Systems Programming
People
Description
The course focuses on the features of the C language and libraries that are particularly useful in programming systems. This includes the memory model, input/output, modularization, its relevant language features, and its relation to the build process. The course will cover:
- Basic features of the C language, including basic types, literals, control structures, basic notion of expression operators and their precedence, structures, functions, parameter semantics, arrays.
- Advanced language features, including a deeper understanding of the memory model, structures and unions, pointers, memory management, execution model.
- Elements of the C standard library, including file I/O, formatted I/O, and memory allocation and deallocation.
- A brief introduction to C++.
- Multi-file projects as well the necessary notions related to the language and to the build process, including symbols, extern declarations, and their relations to compilation units and the linker.
- Modularization in C. Object-oriented programming in C.

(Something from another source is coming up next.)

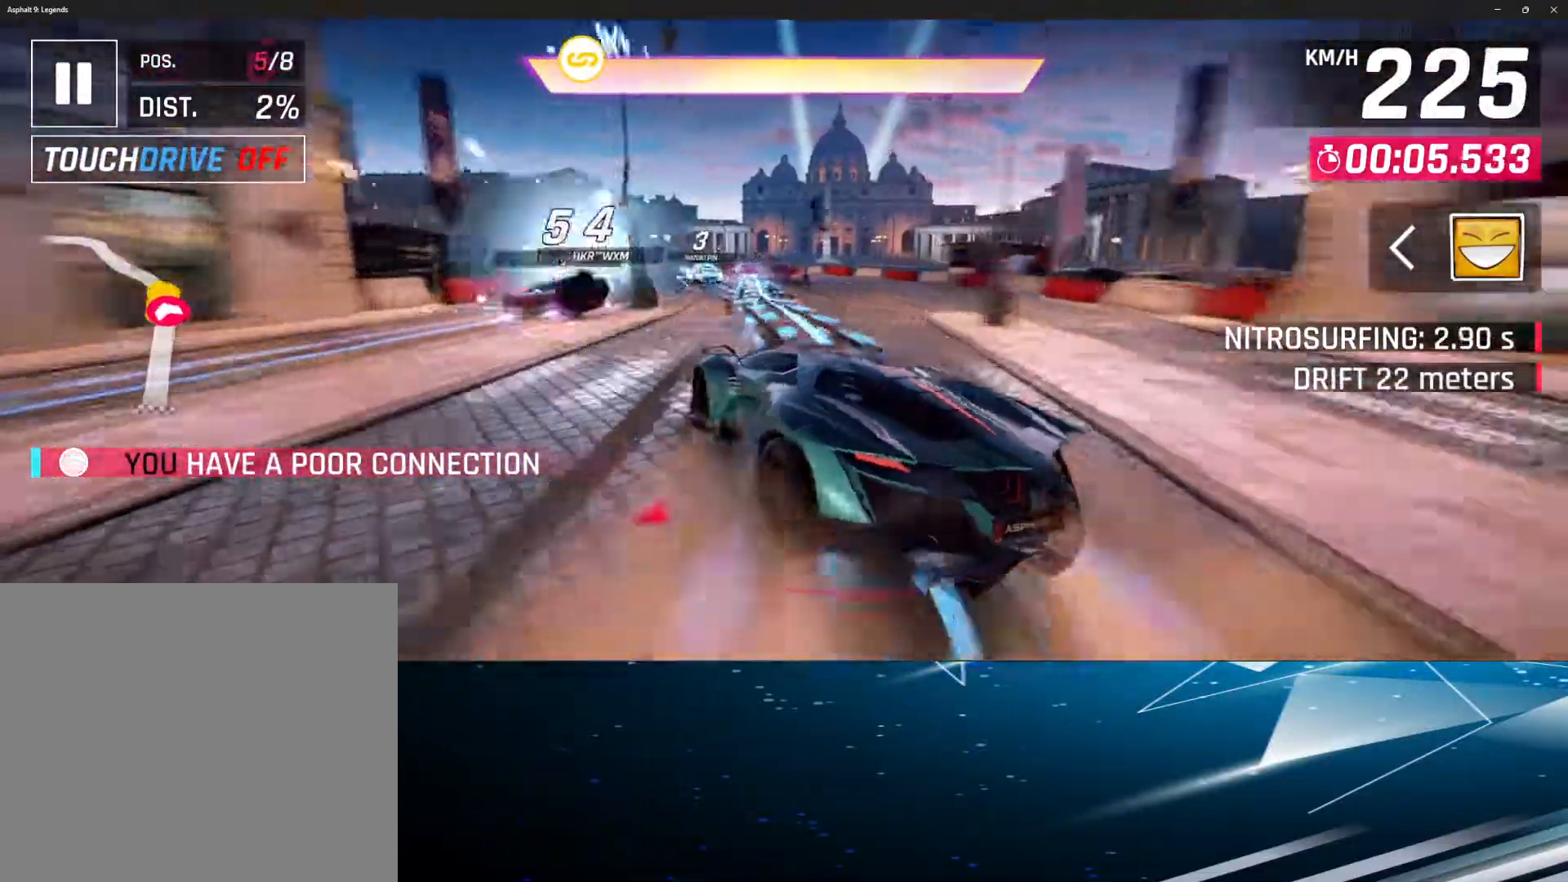
{"buttons": [], "left_stick": "center", "events": [[317, "L1", "up"], [317, "R1", "down"], [383, "left_stick", "center"], [467, "R1", "up"]]}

- Using make to manage the build process and other non-trivial processes.
- A minimal practical introduction to symbolic debugging.
- System interfaces: network primitives, asynchronous I/O, signals.
Objectives
What is systems programming? In a way it is just programming. But it is also more than that: it means developing programs that interact with other programs or "systems", as opposed to human users. Systems require specific interactions, usually with rigid formats. Systems also have non-trivial structures and architectures, with specific performance characteristics that might be crucially important for the programmer. Examples of such systems are database systems, networked systems, operating systems, specialized devices, special purpose processors, or even general purpose architectures with non trivial architectures (e.g., any non-trivial memory structure).
The primary language of systems programming is the C programming language. C and C++ are also very important application languages. This course is a practice-oriented introduction to programming in C and, to a limited extent, C++. The goal is not only to learn how to write good C programs, but also to understand their execution model in depth. This course does not require any previous knowledge of C, although it requires some elementary notions of computer programming.
Teaching mode
In presence
Learning methods
This is a practice-driven course. All topics are introduced and explained through concrete working examples.
Examination information
The evaluation is based on concrete programming problems, possibly with one or two homework assignments, but primarily with exams also consisting of programming exercises.